## [Text under study]
========================

HUMPHRYS:                              Full time employment? 
 
BROWN:                                 Of course it's giving people employment 
opportunities, whether they want full time or part time work.  Some people want 
to work part time, other people want to work full time, and people have got to 
have these opportunities. 
 
HUMPHRYS:                              Yes, but, when you talk about the 1944 
White Paper figure, that rested on the basis of full employment, that is to say 
a full time job, it's not part time jobs. 
 
BROWN:                                 I think, John, you're trying to say that 
Sir William Beveridge would never have favoured the development of part time 
work.  Part time work is in some cases what many women work...want as far as 
their work is concerned, full time jobs are in many cases what both women and 
men work, and we have got to meet the objective of employment opportunities for 
all. 
 
HUMPHRYS:                              So has your definition changed from the 
Beveridge definition? 
 
BROWN:                                 A definition of the government objective 
being high and stable levels of employment has not changed, and I think John 
Prescott and Tony Blair put that very well in their leadership campaigns when 
they set out the goal of Labour Party economic policy. 
 
HUMPHRYS:                              But why this is important is because in 
the past, when the Tories say after new unemployment figures and new employment 
figures are produced, the unemployment rate is coming down, they're going to be 
doing that for a very long time now, you, your party says, "no they're not, 
they're only part time jobs, they don't count". 
 
BROWN:                                 No, the difference between ourselves and 
the Tories is very clear.  They have abandoned the 1944 objective, we have not. 
I believe... 
 
HUMPHRYS:                              But you've watered it down, if it 
includes part time jobs. 
 
BROWN:                                 We haven't watered it down, we are 
applying it to the new circumstances of the time.  I don't think you would want 
to force a woman into a full time job if she wanted a part time job.   
 
HUMPHRYS:                              It's not the point. 
 
BROWN:                                 And I think employment opportunities for 
all, what was sought in 1944, high and stable levels of employment, remain an 
absolutely central objective for Labour Government, and I don't think anybody 
is in any doubt about that. 
 
HUMPHRYS:                              Well, let's be clear then so that there 
isn't any doubt, you would include part time jobs? 
 
BROWN:                                 Well, of course, we'd include all jobs.  
 
HUMPHRYS:                              Right, so that has changed, because what 
Beveridge was talking about quite clearly was full time jobs for the wage 
earner, in principle, because you know as well as I do that many of these part 
time jobs (if I can finish this point) many of these part time jobs are wives 
of men who are in work. 
 
BROWN:                                 But this may be the difference between 
what you are saying is old and new.  If you are assuming that the right 
employment pattern is men working and women staying at home, then that is.. 
 
HUMPHRYS:                              No, I'm not making any assumptions.. 
 
BROWN:                                 ..and if you're saying that was the 
Beveridge assumptions then I don't accept that.  It is employment opportunities 
for all, and that is the work that people want to do, and I believe that that 
is more in keeping with the modern labour market, but it represents a 
commitment to high and stable levels of employment. 
 
HUMPHRYS:                              If you have a million people in part 
time work, whether they are the wives or the spouses of other people in full 
time work, if you have that figure, you will include that in your overall time, 
you will say, if we've got two million in full time, and a million in part 
time, you will say we have three million people in work.

========================

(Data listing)
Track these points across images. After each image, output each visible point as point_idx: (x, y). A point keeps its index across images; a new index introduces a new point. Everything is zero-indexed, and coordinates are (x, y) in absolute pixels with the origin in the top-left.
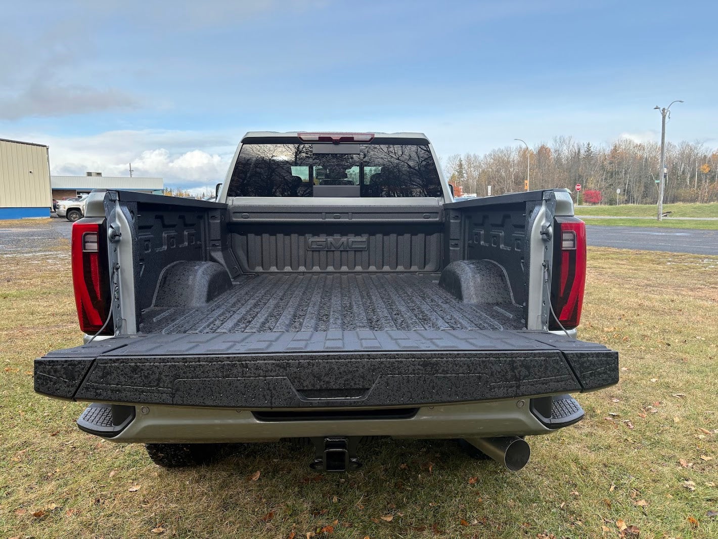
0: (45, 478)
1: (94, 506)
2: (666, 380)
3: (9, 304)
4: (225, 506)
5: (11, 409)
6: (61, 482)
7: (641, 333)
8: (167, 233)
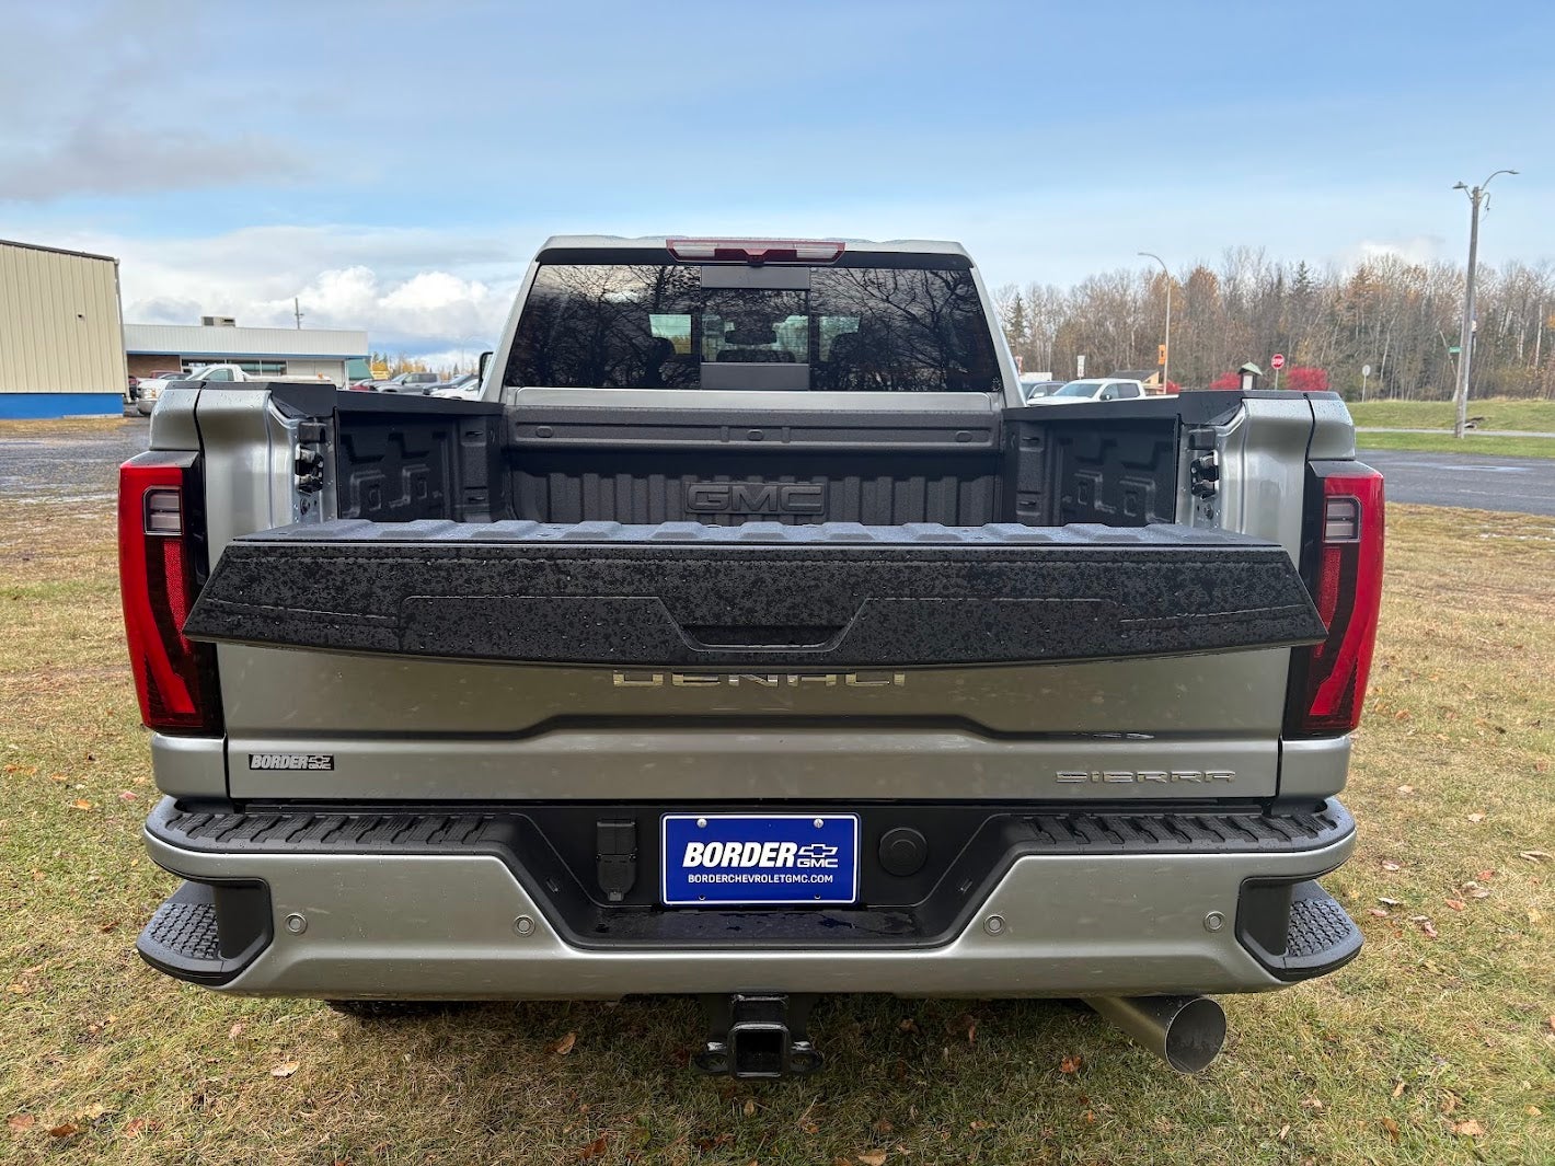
0: (83, 1038)
1: (191, 1113)
2: (1504, 818)
3: (23, 611)
4: (492, 1122)
5: (15, 864)
6: (115, 1048)
7: (1438, 700)
8: (361, 476)
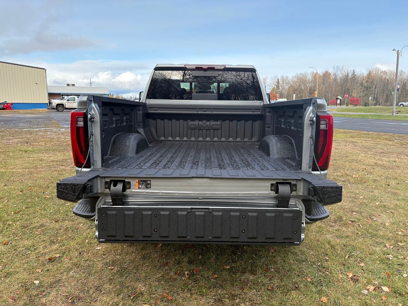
0: (53, 242)
1: (78, 256)
2: (384, 204)
3: (28, 155)
4: (144, 258)
5: (33, 208)
6: (61, 244)
7: (374, 178)
8: (116, 118)
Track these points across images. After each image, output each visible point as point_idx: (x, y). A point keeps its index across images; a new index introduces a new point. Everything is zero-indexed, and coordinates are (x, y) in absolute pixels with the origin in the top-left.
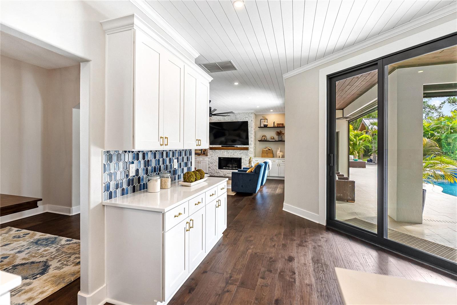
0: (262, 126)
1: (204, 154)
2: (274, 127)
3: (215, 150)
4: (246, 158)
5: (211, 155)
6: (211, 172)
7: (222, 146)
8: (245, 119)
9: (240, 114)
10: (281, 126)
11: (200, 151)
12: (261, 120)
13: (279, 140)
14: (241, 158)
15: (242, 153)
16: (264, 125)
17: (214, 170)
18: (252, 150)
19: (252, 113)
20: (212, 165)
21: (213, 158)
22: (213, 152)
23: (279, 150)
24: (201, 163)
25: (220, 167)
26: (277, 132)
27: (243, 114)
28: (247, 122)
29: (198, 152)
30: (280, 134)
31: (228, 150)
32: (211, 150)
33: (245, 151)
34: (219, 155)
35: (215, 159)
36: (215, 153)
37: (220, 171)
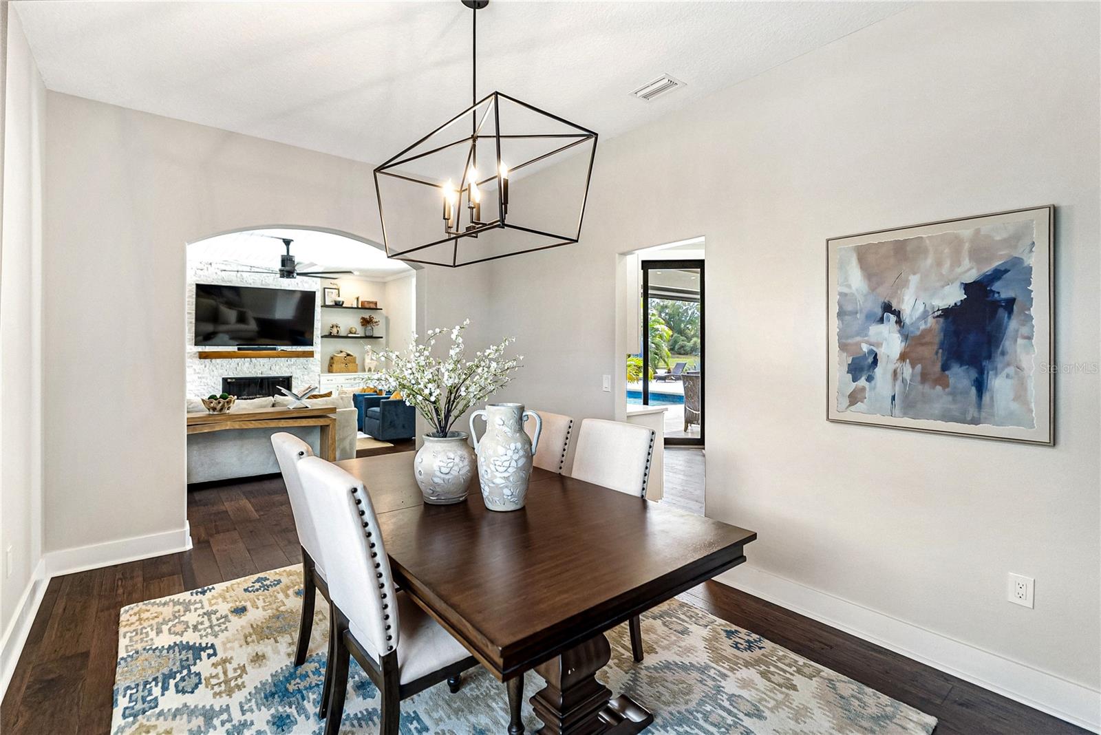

========================

## [Exercises]
A: In the interview transcript, which two people does Brown say set out the goal of Labour Party economic policy well in their leadership campaigns?
B: Swap "images" for "frames" in the listing lines from the start of the listing up to and including the line with "8: (116, 118)", leaving everything else unchanged. Return only those lines, and omit the pictures.
The interview transcript and the data listing come from unrelated sources.

## [Results of the exercise]
A: John Prescott and Tony Blair.

B:
Track these points across frames. After each image, output each visible point as point_idx: (x, y). A point keeps its index across frames; a new index introduces a new point. Everything is zero-indexed, and coordinates are (x, y) in absolute pixels with the origin in the top-left.
0: (45, 478)
1: (94, 506)
2: (666, 380)
3: (9, 304)
4: (225, 506)
5: (11, 409)
6: (61, 482)
7: (641, 333)
8: (167, 233)
0: (83, 1038)
1: (191, 1113)
2: (1504, 818)
3: (23, 611)
4: (492, 1122)
5: (15, 864)
6: (115, 1048)
7: (1438, 700)
8: (361, 476)
0: (53, 242)
1: (78, 256)
2: (384, 204)
3: (28, 155)
4: (144, 258)
5: (33, 208)
6: (61, 244)
7: (374, 178)
8: (116, 118)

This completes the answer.